CES04 Live: Off-the-hook TV

Will your next TV be wire-free? To judge from the sets on display at this year's CES, models that wirelessly pull in programs using the Wi-Fi standard are the next hot thing in TV tech. Most of the Wi-Fi-enabled sets here, including models from Sony, Sharp, and Philips, are LCD TVs in the 12- to 23-inch size range. Some can even be toted from room to room as you walk around your home, and their built-in rechargeable batteries mean you don't have to worry about sitting near an AC outlet.

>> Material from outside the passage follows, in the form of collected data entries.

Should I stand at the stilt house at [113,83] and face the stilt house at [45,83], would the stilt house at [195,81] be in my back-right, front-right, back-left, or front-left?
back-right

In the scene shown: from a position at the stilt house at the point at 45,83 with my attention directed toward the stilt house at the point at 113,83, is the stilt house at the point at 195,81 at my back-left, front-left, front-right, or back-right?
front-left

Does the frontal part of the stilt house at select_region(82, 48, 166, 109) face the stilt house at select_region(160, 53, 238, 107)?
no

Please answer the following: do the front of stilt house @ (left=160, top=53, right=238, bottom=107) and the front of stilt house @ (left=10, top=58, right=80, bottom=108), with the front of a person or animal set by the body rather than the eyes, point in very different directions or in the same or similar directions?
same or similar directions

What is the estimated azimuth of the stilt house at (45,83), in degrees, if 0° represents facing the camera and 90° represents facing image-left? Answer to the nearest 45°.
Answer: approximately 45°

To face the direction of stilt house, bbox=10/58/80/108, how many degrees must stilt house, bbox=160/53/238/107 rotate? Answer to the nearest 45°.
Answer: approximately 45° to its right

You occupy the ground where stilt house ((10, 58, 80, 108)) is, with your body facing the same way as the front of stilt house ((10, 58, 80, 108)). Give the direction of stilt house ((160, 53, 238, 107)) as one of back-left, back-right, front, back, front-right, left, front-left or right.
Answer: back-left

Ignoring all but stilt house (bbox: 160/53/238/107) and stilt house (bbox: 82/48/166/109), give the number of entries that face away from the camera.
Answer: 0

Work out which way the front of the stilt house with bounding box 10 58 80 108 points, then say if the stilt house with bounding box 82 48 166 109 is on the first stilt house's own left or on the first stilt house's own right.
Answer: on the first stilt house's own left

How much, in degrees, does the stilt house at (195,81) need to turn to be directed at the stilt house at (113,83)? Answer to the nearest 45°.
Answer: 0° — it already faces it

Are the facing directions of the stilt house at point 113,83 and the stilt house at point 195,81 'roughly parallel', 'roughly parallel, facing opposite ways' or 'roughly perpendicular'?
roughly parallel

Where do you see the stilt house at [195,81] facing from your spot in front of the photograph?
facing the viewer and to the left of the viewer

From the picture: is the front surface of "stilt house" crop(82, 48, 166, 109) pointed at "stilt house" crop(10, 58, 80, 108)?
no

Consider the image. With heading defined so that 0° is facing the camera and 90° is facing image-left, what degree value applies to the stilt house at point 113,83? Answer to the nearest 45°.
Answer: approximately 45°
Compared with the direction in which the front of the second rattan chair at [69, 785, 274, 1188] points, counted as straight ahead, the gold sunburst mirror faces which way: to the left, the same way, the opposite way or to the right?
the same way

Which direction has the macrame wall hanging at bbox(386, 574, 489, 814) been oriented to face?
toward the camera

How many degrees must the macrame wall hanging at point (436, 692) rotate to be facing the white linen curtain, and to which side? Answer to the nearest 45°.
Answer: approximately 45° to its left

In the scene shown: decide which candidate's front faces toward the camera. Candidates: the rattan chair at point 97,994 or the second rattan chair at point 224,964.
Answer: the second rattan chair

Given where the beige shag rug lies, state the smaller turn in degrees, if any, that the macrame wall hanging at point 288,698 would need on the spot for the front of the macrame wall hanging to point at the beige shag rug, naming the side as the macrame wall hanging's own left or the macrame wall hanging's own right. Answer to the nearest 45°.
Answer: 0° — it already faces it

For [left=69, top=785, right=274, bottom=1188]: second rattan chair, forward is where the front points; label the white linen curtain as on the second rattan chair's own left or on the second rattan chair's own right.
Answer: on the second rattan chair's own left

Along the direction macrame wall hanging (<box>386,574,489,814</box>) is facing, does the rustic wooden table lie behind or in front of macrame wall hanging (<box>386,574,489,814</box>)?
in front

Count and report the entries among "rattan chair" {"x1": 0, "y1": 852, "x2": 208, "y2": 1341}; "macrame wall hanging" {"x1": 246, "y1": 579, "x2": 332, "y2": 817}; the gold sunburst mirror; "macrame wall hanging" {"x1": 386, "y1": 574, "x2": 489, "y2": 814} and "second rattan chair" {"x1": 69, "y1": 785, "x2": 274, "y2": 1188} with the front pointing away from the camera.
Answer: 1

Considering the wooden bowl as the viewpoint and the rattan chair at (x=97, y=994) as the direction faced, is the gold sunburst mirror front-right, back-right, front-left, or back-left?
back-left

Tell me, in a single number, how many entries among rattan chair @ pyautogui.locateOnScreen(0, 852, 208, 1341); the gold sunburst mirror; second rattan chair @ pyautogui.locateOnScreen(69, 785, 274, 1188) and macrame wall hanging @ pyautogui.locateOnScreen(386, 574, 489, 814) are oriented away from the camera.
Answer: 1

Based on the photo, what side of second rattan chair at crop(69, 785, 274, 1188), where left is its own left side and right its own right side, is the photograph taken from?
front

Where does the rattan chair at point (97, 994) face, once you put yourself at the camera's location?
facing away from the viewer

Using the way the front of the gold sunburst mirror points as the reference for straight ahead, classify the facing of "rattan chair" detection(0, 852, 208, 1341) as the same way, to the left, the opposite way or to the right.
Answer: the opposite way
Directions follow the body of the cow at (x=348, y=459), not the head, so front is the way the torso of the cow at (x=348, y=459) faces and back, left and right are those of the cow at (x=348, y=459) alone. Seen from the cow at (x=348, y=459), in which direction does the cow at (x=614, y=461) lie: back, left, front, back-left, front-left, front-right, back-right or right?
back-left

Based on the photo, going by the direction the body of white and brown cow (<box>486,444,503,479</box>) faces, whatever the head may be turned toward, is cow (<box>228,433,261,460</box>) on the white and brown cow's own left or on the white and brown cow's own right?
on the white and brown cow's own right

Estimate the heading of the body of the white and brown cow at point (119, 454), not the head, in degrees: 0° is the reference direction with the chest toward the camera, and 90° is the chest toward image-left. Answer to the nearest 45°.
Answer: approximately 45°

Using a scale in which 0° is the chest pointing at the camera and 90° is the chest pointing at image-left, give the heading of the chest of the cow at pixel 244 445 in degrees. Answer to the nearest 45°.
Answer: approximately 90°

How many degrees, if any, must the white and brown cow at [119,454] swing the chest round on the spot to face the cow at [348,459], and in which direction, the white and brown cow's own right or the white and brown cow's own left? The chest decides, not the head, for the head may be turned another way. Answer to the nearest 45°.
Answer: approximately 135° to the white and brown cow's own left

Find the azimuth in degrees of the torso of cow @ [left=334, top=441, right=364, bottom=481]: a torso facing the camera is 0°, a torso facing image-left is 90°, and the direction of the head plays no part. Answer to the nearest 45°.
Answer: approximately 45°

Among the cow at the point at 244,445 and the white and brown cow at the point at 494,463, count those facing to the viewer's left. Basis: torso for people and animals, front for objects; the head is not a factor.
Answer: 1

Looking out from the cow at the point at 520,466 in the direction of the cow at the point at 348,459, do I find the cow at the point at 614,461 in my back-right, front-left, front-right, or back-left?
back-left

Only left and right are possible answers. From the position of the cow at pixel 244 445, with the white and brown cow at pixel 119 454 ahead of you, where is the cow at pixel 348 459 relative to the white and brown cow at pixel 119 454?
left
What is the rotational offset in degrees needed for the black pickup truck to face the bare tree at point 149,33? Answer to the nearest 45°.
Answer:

Sony's new Location-Free TV has a touch-sensitive LCD screen and onscreen keyboard that lets you browse the Web and send e-mail in addition to watching video. Its tri-mode Wi-Fi capability - it's compatible with all three standards now in use (802.11a, b, and g) - ensures interference-free performance at distances up to 100 feet from the set's base station. Like many Sony products, it includes a Memory Stick slot that can be used to load digital photos for viewing on the set's 12-inch screen. Pricing hasn't been announced, but Sony plans to release its Location-Free TV later this year.

Sharp first whet my appetite for wireless TVs when it previewed a portable Wi-Fi LCD, the LC-15L1U-S, at the CEDIA show back in September 2003. That model is now scheduled to ship to dealers in February at a suggested retail price of $1,800. The company's Wi-Fi lineup has also expanded to include two new LCD sets: the LC-20PX1U ($1,900) and LC-15PX1U ($1,400). Both TVs are part of the company's Open Aquos line, which means they sport dual PC Card slots that can be outfitted with an optional 802.11g Wi-Fi card or a 5-gigabyte video hard-drive recorder card to record and play back programs. Both Sharp sets should be available by May.

Following on the heels of last year's Streamium mini audio system, Philips unveiled its new 23PF9976i Streamium LCD TV ($2,699). The widescreen 23-inch set offers high-def resolution and has a built-in 802.11g Wi-Fi card to wirelessly view video and digital photos. Philips expects to have the 23PF9976i in stores sometime in the fall.

Wireless portable TVs may be a great for catching CNN in the bathroom, but the home theater is another place where some of us are looking to cut cords. Samsung's HPP5091 plasma HDTV may be just the solution. The 50-inch widescreen set wirelessly links to an outboard media box using the 802.11a Wi-Fi standard. The box has built-in digital high-def and analog TV tuners, component-video, DVI, and HDMI connectors, and a transmission range of 30 feet, which gives you plenty of placement flexibility. The HPP5091 will cost $13,000 when it arrives in stores this summer, so start saving money for it now.

Samsung's booth was plastered with countless eye-popping flat-panel TVs, including gargantuan 80-inch plasma and 57-inch LCD models. Both sets are prototypes, so don't expect to see them in stores anytime soon. DLP (Digital Light Processing) chip maker Texas Instruments' booth also featured a prototype Samsung set featuring the company's new 1080p-resolution XHD3 DMD (Digital Micro-mirror Device). According to Samsung, rear-projection TVs incorporating the XHD3 chip are slated to appear in late 2004.

Flat-panel sets may be the big TV story at this CES, but new models on display from technology partners Thomson and InFocus prove that even rear-projection models can comfortably hug the wall. Thomson previewed 50- and 61-inch RCA Scenium Profiles DLP TVs ($9,000 and $10,000, respectively) with a cabinet depth of less than 7 inches. Both of these slim sets feature built-in digital high-def and analog tuners and a CableCARD slot to receive digital cable TV programming without an outboard cable box. Connections include HDMI and FireWire jacks. Both models should arrive in late 2004 and will be followed by a 70-inch version in 2005.

Front-projector company InFocus, maker of the light engine used in RCA's TVs, also showed its own version of a 7-inch-slim DLP set with a 61-inch screen size. Pricing wasn't available, but the InFocus set will appear sometime this fall.

With almost no traditional tube sets in sight at CES, 2004 is shaping up to be the year of the flat TV. And with Wi-Fi capability added to the mix, there's now even more reason to get excited about flat-panel sets. With wires out of the way, plasma and LCD TVs can finally become what we expect them to be - a thin, almost invisible frame for moving pictures.